TEXTO PARA LER:
Acórdão nº 1942/06.5TBMAI.P1.S1 de Supremo Tribunal de Justiça (Portugal), 23 de Fevereiro de 2012
Magistrado Responsável | TÁVORA VÍTOR |
Data da Resolução | 23 de Fevereiro de 2012 |
Emissor | Supremo Tribunal de Justiça (Portugal) |
1. RELATÓRIO.
Acordam no Supremo Tribunal de Justiça.
AA, identificado nos autos, veio intentar contra: BB e mulher CC, a presente acção com processo ordinário pedindo: 1) Que seja declarado o incumprimento culposo do contrato-promessa de compra e venda celebrado entre as partes, a que se reporta o doc. nº 1, junto com a P.I., em virtude da impossibilidade de ser efectuada a prestação a que os RR. se obrigaram, por facto que não lhes é imputável.
2) Que sejam os RR. condenados a pagar ao Autor o dobro do valor por este prestado a título de sinal, ou seja, o valor de € 97.764,38, assim como o montante de juros de mora, calculados à taxa legal civil, que se vencerem após a citação dos RR. até efectivo e integral pagamento.

TAREFAS A FAZER:
1. Quem é o magistrado responsável pelo acórdão do Supremo Tribunal de Justiça?
2. Reescreva como lista numerada, sem linhas em branco, as linhas das entradas desde a linha com "Derniers jugements" até à linha com "ZAP (2025-03-10)", ambas incluídas. Deixe as imagens de fora da resposta.

ENTRADAS FORNECIDAS:
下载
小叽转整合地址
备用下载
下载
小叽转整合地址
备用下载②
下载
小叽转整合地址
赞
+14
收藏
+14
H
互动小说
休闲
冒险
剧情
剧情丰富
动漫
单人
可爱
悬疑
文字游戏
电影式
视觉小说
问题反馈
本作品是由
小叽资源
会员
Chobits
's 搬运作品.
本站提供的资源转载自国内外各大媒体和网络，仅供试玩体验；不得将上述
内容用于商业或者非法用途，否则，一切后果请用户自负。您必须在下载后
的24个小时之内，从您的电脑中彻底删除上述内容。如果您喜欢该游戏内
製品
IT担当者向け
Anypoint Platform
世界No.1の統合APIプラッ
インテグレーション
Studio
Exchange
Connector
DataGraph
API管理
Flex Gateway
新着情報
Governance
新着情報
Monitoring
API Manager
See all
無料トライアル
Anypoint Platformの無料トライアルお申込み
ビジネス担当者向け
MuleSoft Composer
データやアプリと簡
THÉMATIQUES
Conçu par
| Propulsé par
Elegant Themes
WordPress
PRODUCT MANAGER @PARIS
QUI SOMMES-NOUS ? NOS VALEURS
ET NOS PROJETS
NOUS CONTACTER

==

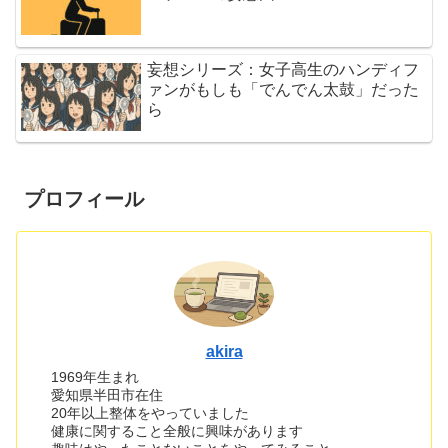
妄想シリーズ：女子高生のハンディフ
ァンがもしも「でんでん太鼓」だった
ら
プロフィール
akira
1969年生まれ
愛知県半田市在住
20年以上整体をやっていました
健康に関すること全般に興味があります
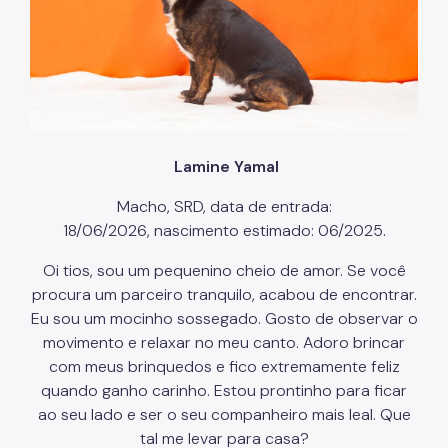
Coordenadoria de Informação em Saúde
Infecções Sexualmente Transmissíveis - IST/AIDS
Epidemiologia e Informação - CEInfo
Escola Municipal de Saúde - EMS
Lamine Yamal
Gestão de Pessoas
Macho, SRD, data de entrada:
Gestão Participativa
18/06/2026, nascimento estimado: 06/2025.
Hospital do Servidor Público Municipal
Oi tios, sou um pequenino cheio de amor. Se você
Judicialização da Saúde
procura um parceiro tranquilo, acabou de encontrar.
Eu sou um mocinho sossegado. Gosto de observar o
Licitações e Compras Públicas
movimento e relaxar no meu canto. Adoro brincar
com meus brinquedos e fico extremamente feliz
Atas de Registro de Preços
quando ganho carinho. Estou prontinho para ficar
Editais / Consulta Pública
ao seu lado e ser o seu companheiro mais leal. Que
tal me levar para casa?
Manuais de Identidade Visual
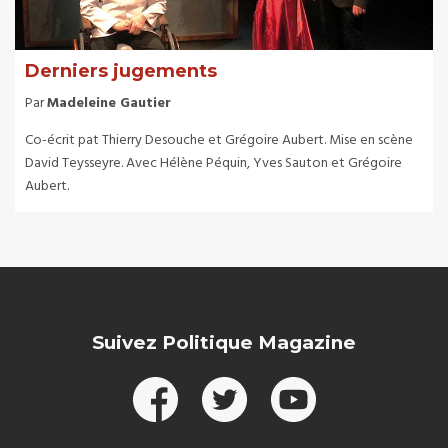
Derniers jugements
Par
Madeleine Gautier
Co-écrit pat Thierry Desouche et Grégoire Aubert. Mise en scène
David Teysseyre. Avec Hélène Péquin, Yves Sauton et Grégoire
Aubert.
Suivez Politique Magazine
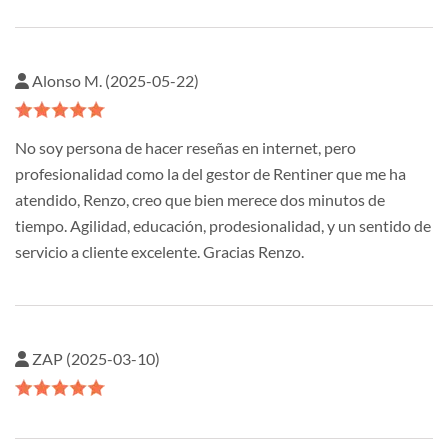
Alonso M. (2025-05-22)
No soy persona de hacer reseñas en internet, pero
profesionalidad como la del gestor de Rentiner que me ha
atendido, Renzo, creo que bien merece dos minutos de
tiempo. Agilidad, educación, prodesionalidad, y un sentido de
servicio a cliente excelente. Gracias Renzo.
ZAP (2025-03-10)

CONJUNTO DE RESPOSTAS:
1. Távora Vítor.

2.
1. Derniers jugements
2. Par
3. Madeleine Gautier
4. Co-écrit pat Thierry Desouche et Grégoire Aubert. Mise en scène
5. David Teysseyre. Avec Hélène Péquin, Yves Sauton et Grégoire
6. Aubert.
7. Suivez Politique Magazine
8. Alonso M. (2025-05-22)
9. No soy persona de hacer reseñas en internet, pero
10. profesionalidad como la del gestor de Rentiner que me ha
11. atendido, Renzo, creo que bien merece dos minutos de
12. tiempo. Agilidad, educación, prodesionalidad, y un sentido de
13. servicio a cliente excelente. Gracias Renzo.
14. ZAP (2025-03-10)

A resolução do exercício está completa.